• Source document:
%%

Given the potential toxic effects of glucosylsphingosine, we compared plasma levels with clinical symptoms in Gaucher patients. The composite severity scoring index to assess overall disease severity was found to correlate only poorly with plasma glucosylsphingosine concentrations. This is not surprising since past complications make large contributions to this score. In contrast, another clinical parameter, hepatomegaly, correlated well with plasma glucosylsphingosine concentrations. A third, important, clinical symptom of Gaucher disease is skeletal illness. In a recent study it was shown that glucosylsphingosine interferes with osteoblast function.20  When we divided Gaucher patients into those with and without skeletal complications (defined as a history of bone crises, avascular necrosis, or pathologic fractures), no strict correlation with plasma glucosylsphingosine was apparent. However, the bone marrow fat fraction, as measured by quantitative chemical shift imaging of the lumbar spine (QCSI), did correlate with plasma glucosylsphingosine levels, indicating that increasing infiltration with Gaucher cells is reflected by higher glycolipid levels. Our observation that patients with higher, (near) normal levels of the bone formation markers osteocalcin and P1NP show relatively low plasma glucosylsphingosine levels is of interest and consistent with the hypothesis that glucosylsphingosine influences osteoblast proliferation and differentiation.20  A thorough investigation regarding the relationship between plasma glucosylsphingosine concentration and bone mineral density in therapy-naive Gaucher patients should be undertaken.

%%

• Records:
%%

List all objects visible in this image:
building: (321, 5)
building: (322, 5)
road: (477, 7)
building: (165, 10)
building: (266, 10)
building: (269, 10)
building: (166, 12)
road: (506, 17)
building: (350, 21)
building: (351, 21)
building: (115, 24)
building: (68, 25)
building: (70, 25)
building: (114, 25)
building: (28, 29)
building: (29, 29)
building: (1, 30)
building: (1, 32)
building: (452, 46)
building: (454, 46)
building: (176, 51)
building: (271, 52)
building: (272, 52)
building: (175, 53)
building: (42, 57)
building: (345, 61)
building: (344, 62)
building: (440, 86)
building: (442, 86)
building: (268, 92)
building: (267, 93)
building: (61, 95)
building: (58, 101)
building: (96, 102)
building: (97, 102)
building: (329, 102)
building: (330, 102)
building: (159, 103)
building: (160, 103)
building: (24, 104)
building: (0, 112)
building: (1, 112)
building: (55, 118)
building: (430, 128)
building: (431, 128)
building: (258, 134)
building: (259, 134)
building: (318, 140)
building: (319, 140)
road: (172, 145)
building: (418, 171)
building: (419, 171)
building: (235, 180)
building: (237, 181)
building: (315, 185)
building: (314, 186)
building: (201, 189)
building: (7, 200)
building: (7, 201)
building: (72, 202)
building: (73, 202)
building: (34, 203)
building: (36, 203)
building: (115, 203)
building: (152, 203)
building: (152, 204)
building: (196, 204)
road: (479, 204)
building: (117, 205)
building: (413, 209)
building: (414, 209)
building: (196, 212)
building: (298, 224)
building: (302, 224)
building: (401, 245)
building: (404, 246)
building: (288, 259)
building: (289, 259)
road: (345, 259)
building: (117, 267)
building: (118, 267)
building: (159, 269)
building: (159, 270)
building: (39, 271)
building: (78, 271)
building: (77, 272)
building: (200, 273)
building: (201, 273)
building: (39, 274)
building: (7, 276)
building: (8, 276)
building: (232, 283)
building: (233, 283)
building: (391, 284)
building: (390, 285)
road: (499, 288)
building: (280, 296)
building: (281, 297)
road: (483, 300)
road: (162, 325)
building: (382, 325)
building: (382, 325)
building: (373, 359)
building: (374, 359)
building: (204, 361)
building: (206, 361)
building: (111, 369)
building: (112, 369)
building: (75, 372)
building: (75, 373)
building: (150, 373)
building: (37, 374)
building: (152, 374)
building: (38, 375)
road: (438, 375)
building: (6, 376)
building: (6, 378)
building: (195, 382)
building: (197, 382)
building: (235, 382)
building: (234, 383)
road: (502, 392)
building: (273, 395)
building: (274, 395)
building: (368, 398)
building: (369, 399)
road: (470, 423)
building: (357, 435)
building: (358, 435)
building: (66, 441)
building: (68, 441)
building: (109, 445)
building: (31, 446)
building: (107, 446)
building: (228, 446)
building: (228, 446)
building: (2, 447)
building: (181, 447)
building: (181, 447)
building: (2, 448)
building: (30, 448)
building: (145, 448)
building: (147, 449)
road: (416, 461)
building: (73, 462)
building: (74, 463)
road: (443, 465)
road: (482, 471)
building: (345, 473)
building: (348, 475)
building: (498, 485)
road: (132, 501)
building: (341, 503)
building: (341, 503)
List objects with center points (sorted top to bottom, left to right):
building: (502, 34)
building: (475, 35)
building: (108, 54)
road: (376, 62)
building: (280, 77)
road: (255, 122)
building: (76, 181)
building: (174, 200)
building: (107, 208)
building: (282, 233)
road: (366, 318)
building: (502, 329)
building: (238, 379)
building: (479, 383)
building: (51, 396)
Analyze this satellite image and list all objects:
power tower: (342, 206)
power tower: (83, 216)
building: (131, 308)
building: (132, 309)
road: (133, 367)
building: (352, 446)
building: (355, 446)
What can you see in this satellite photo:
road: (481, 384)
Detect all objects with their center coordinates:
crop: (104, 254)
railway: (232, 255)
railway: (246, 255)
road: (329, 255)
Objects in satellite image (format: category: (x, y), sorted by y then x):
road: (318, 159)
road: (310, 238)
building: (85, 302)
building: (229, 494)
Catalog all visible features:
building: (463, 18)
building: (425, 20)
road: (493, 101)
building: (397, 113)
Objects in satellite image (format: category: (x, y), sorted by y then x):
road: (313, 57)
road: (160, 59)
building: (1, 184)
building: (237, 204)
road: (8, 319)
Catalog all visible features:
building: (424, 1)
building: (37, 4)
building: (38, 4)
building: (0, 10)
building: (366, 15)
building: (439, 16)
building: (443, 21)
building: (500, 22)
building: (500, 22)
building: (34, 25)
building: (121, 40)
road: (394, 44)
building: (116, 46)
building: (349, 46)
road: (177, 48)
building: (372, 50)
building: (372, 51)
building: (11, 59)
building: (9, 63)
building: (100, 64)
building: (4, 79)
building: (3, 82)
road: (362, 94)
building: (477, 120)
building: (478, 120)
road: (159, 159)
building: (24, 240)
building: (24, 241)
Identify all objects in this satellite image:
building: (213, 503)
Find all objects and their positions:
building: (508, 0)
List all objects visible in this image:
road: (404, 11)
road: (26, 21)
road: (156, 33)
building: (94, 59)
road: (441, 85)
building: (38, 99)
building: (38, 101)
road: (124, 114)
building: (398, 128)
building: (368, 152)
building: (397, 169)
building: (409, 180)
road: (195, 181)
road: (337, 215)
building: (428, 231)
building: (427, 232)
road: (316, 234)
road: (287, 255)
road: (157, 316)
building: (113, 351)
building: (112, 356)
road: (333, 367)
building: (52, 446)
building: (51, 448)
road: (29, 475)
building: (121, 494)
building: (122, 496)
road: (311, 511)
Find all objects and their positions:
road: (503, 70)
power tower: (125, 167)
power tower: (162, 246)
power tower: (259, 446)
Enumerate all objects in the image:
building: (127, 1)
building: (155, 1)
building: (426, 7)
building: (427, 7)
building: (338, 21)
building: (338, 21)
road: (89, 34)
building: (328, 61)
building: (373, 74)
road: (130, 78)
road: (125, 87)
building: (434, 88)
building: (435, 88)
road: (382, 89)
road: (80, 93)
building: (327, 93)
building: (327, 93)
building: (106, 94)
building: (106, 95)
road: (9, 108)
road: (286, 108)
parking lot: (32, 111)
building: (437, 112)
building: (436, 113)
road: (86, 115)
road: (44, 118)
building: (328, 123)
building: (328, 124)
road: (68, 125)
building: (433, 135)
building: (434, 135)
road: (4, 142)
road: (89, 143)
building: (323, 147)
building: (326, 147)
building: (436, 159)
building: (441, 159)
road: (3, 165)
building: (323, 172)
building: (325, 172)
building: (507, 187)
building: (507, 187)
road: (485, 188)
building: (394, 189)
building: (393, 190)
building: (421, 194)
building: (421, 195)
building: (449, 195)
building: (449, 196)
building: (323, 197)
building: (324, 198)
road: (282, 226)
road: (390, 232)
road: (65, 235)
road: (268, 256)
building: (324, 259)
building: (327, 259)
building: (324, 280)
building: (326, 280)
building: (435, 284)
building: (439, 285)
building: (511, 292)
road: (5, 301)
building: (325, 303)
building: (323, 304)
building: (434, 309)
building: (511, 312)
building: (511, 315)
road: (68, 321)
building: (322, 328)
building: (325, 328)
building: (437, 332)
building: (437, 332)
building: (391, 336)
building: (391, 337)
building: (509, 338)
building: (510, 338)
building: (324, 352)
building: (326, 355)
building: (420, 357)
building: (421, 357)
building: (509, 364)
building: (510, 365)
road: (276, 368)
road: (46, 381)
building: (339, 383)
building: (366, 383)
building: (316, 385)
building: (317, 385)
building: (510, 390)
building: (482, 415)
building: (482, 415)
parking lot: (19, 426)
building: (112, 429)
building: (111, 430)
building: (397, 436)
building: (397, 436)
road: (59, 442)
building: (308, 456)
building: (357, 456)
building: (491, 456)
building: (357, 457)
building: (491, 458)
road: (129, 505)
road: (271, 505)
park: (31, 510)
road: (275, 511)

%%

• Questions to answer:
1/ According to the glucosylsphingosine passage, which clinical parameter correlated well with plasma glucosylsphingosine concentrations?
2/ Using the glucosylsphingosine passage, explain why its authors did not find it surprising that the composite severity scoring index correlated only poorly with plasma glucosylsphingosine concentrations.
The listing has no connection to the glucosylsphingosine passage.

• Exercise answers:
1/ Hepatomegaly correlated well with plasma glucosylsphingosine concentrations.

2/ Past complications make large contributions to the composite severity scoring index. Because of this, a poor correlation with current plasma glucosylsphingosine levels was to be expected.